1
Supplementary Material for:
Massively parallel C. elegans tracking provides
multi-dimensional fingerprints for phenotypic
discovery
Michele Perni1+, Pavan K. Challa1+, Julius B. Kirkegaard2+, Ryan Limbocker1, Mandy
Koopman3, Maarten C. Hardenberg3, Pietro Sormanni1, Thomas Müller1, Kadi L. Saar1,
Lianne W. Y. Roode1, Johnny Habchi1, Giulia Vecchi1, Nilumi Fernando1, Samuel Casford1,
Ellen A. A. Nollen3, Michele Vendruscolo1*, Christopher M. Dobson1* and Tuomas P. J.
Knowles1*
1Centre for Misfolding Diseases, Department of Chemistry, University of Cambridge,
Cambridge CB2 1EW, UK 2Department of Applied Mathematics and Theoretical Physics, University of Cambridge,
Cambridge CB3 0WA, UK 3University of Groningen, University Medical Center Groningen, European Research
Institute for the Biology of Aging, 9713 AV Groningen, The Netherlands.

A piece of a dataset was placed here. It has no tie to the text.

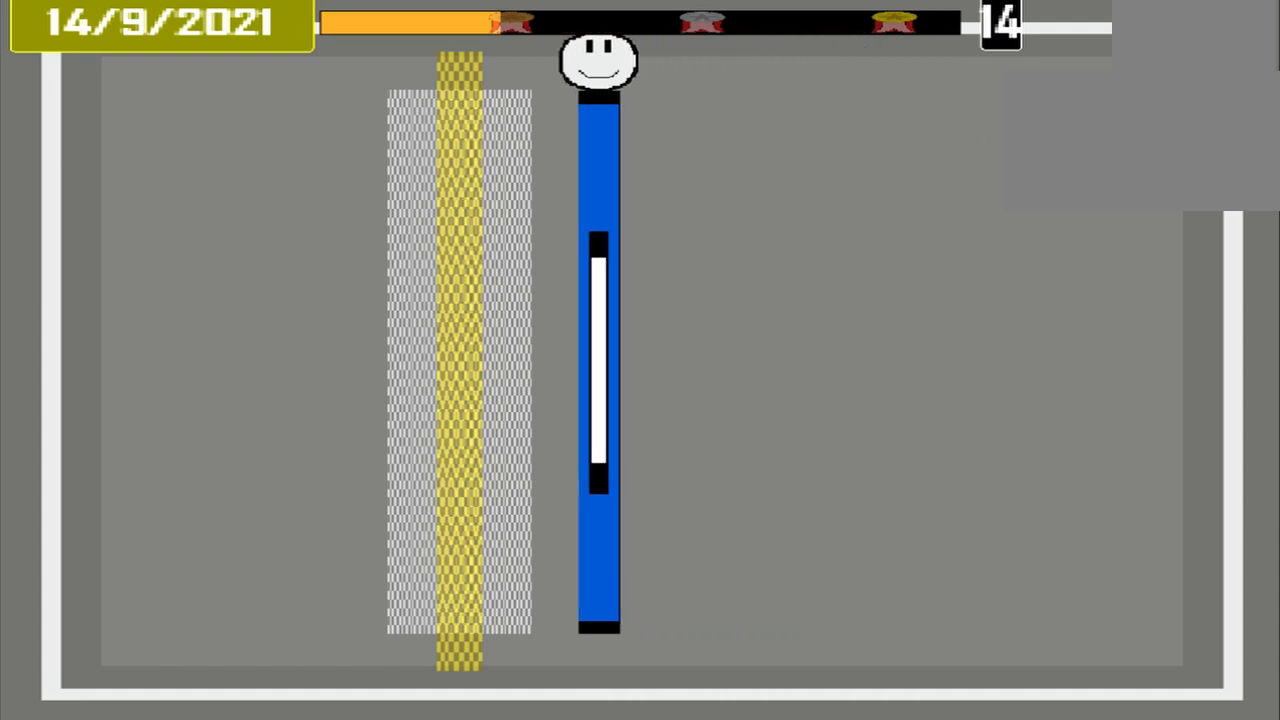
{"buttons": [], "events": []}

+Those authors made equal contributions to this study
*To whom correspondence should be addressed: [email protected], [email protected], [email protected].
2
Supplementary Text
Development of the WF-NTP algorithm
In combination with our WF-NTP scope (Fig. S1), we also generated a custom made software
and associated GUI (Fig. S2) to set up image processing and experimental parameters, in
order to facilitate the analysis by the users. The version of WF-NTP used in this study is
available as Supplementary Software 1 and Python is required to run and to modify code. In
order to allow the WF-NTP to be widely used in many different laboratories we also provide
an installer package of all the required Python libraries, which can be automatically
downloaded online, and can help users that are not familiar with Python to install and use our
code. Together with a user-friendly graphical interface (GUI), this can help researchers that
are unfamiliar with Python to install and run our code.
As a first step, our code initially detects and subtracts the background signal, consisting of
non-moving objects such as small particles and shadows from the agar plate, and offers an
alternative approach to removing the background signal without using temporal information.

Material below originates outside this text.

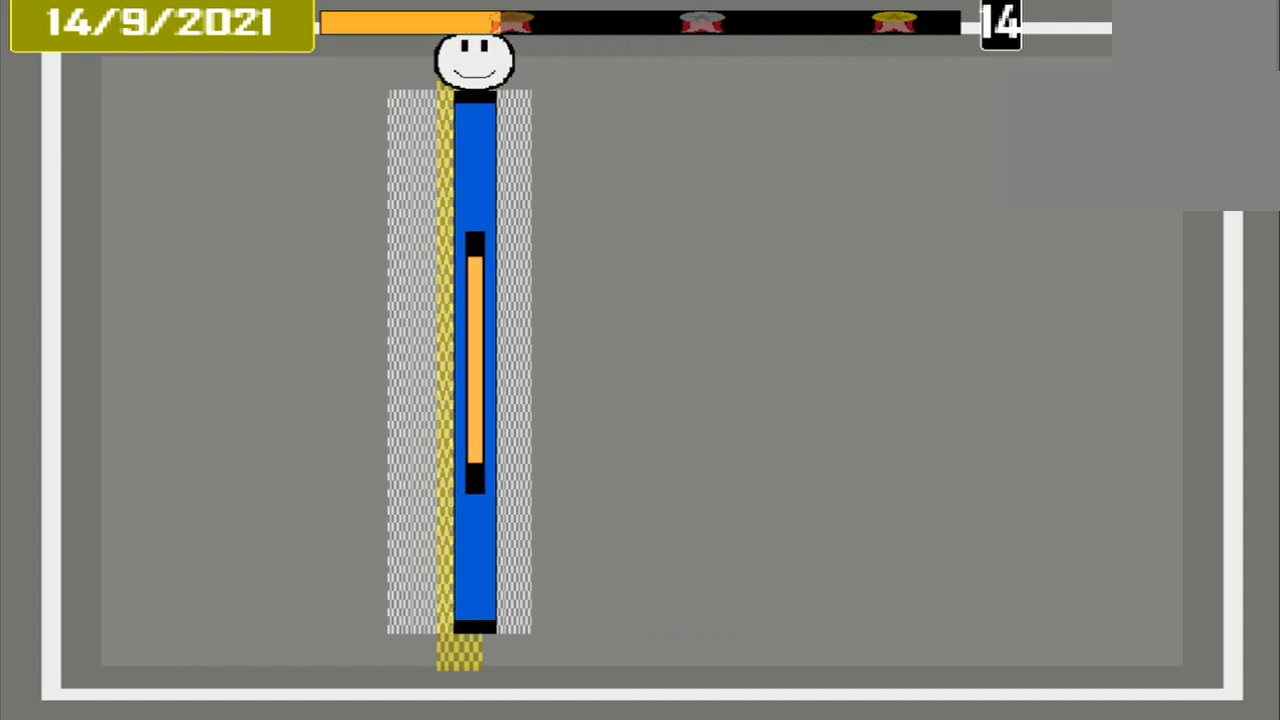
{"buttons": ["CROSS"], "events": [[125, "CROSS", "down"]]}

The method begins by defining a Gaussian adaptive threshold of the image; in this way all
worms are identified but with many false-positives. Afterwards, all pixels marked as worms
are recalculated by interpolating from pixels not marked as worms; the procedure avoids
removing immobile worms as part of the background. The software design is highly robust
against false positives and indeed allows a definition of the number of worms that is very
close to the number present on the plates (as obtained by manual counting) (Fig. S3a).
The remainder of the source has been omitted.